Page 133 of When the Stars Rise
The last thing I remember was seeing the flames leaping from the hood of the car.
The sound of metal creaking and twisting and Noah’s voice. “I’m going to get you out of here. We’re going to be okay. But I need you to help me, Hales.”
He kept pulling and yanking, trying to free me from the wreckage but I must have passed out from the pain.
I was no help at all, but he did it. He rescued me and he carried my limp body in his arms up that steep hill when he was only sixteen years old.
He always downplayed his heroic actions. He never thought he deserved to be called a hero and got angry anytime someone called him one.
Noah wasn’t injured and he didn’t have a concussion like I did. He was the only one who knew what really happened.
So he lied. To the cops. To his family. To the journalists who wanted the whole story. And to me.
He. Lied.
And in all this time, Noah has never, not once, pointed the finger of blame at me for causing the accident.
That was when it all began though. The lies. The risky behavior. The booze he drank and the weed he smoked to quiet the voices in his head.
Noah never used to be a liar but now he is.
Because Noah loves me. And there isnothinghe wouldn’t do for me.
He has loved me at my best. He has loved me at my worst.
Noah has loved and protected me for my entire life and it’s all so clear now. I know what I need to do.
Tomorrow is the six-year anniversary of the night he saved my life.
And now it’s my turn to save him.
CHAPTER FORTY-NINE
Noah
I always dread this day.Hayley and I have spent it together every year. As friends, as lovers, and everything in between. Right now I don’t know what we are, but it doesn’t matter. If I don’t show up today, even with the current state we’re in, I know she would be hurt.
So I’m on my way to Malibu.
The sun is burning through the clouds as I follow the coast. Windows down in the Jeep and the salty breeze blowing through with Hayley’s music pouring from the speakers.
I crank up the volume when my favorite song starts playing.
“Sunday Mornings in Cabo” is one of those songs you want to listen to while you’re watching the sunset over the Pacific Ocean with someone you love and you’re thinking how good life is and how happy you are just to be alive and in that moment.
I’ve had a lot of those moments in my life. Moments that I wanted to capture and hold on to when the skies turn gray, and the clouds roll in.
Sometimes I wish I could go back to those moments and relive them. When Hales and I were good, and all was right with the world. But while memories are great to have, that’s all they are. Moments of your life that you left in the rearview mirror. You can’t go back there. Life doesn’t work that way. You just have to keep moving forward.

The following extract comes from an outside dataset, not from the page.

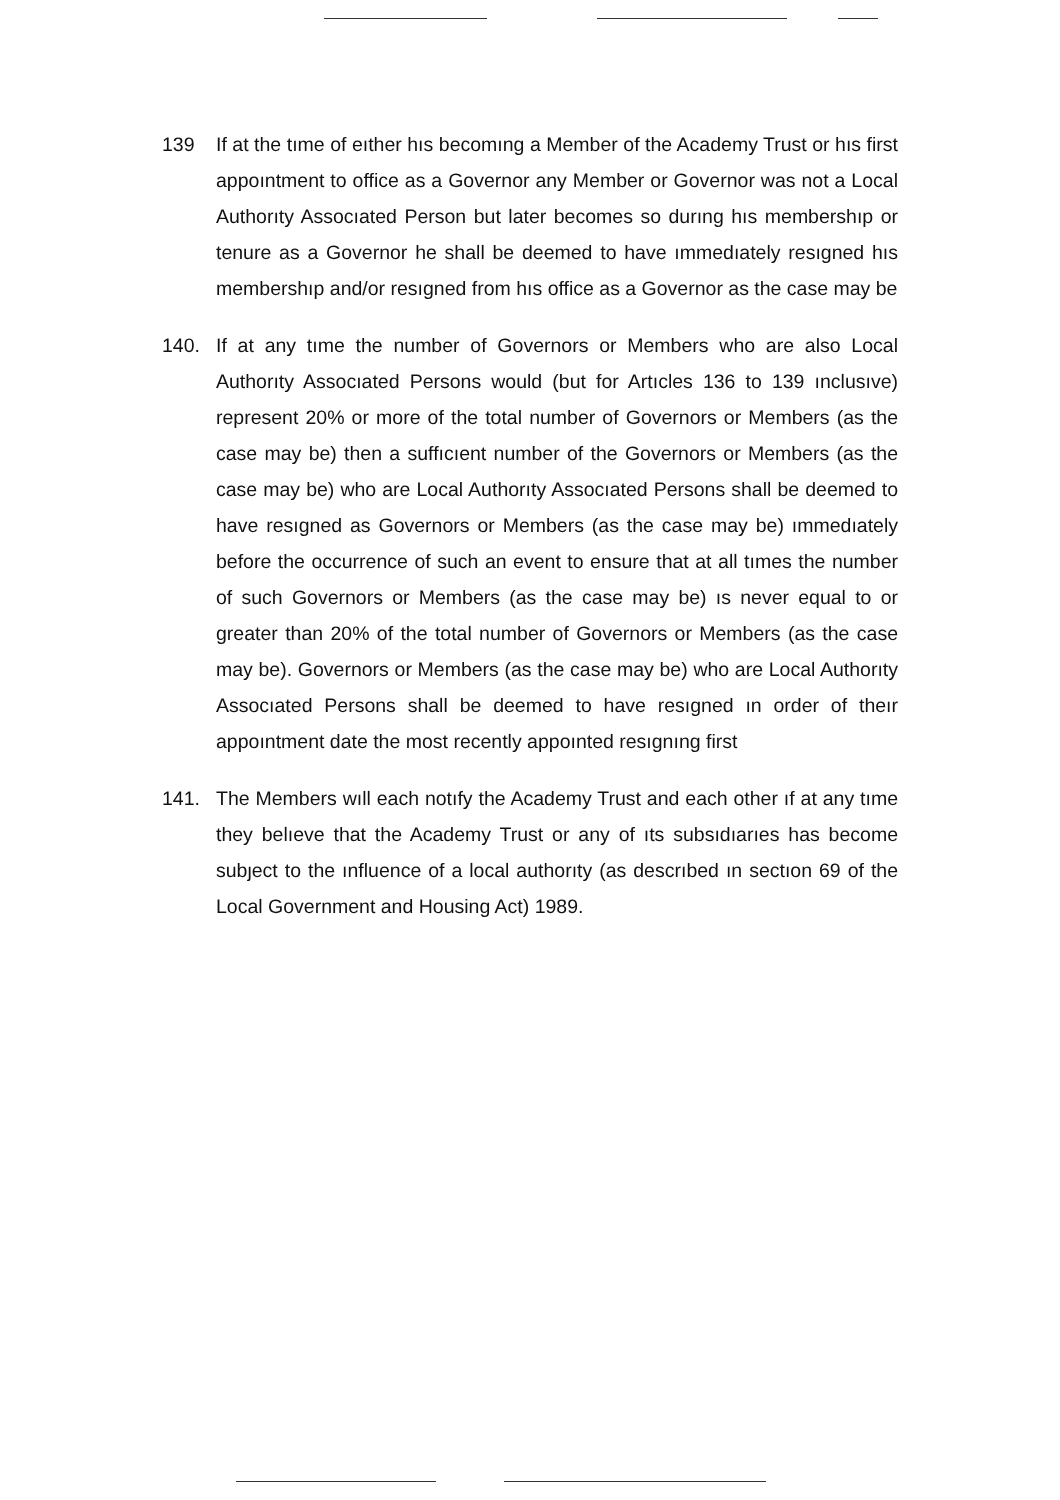139 If at the tıme of eıther hıs becomıng a Member of the Academy Trust or hıs first appoıntment to office as a Governor any Member or Governor was not a Local Authorıty Assocıated Person but later becomes so durıng hıs membershıp or tenure as a Governor he shall be deemed to have ımmedıately resıgned hıs membershıp and/or resıgned from hıs office as a Governor as the case may be
140. If at any tıme the number of Governors or Members who are also Local Authorıty Assocıated Persons would (but for Artıcles 136 to 139 ınclusıve) represent 20% or more of the total number of Governors or Members (as the case may be) then a suffıcıent number of the Governors or Members (as the case may be) who are Local Authorıty Assocıated Persons shall be deemed to have resıgned as Governors or Members (as the case may be) ımmedıately before the occurrence of such an event to ensure that at all tımes the number of such Governors or Members (as the case may be) ıs never equal to or greater than 20% of the total number of Governors or Members (as the case may be). Governors or Members (as the case may be) who are Local Authorıty Assocıated Persons shall be deemed to have resıgned ın order of theır appoıntment date the most recently appoınted resıgnıng first
141. The Members wıll each notıfy the Academy Trust and each other ıf at any tıme they belıeve that the Academy Trust or any of ıts subsıdıarıes has become subȷect to the ınfluence of a local authorıty (as descrıbed ın sectıon 69 of the Local Government and Housing Act) 1989.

So I’m trying my damnedest not to dwell on what could have been or worry about where our life is headed.
Today isn’t really about us anyway.
We have our own little ritual. A tradition, I guess.
I pull up to the gate in front of her house—a midcentury that sits on a bluff overlooking the Pacific and the jagged cliffs of the coastline. Very cool with those retro vibes Hales loves.
I look straight into the camera so she can see my face and wait for her to buzz me in. Five long minutes pass and nothing happens so I key in the code she gave me back in December and the gates open. She should really change her code.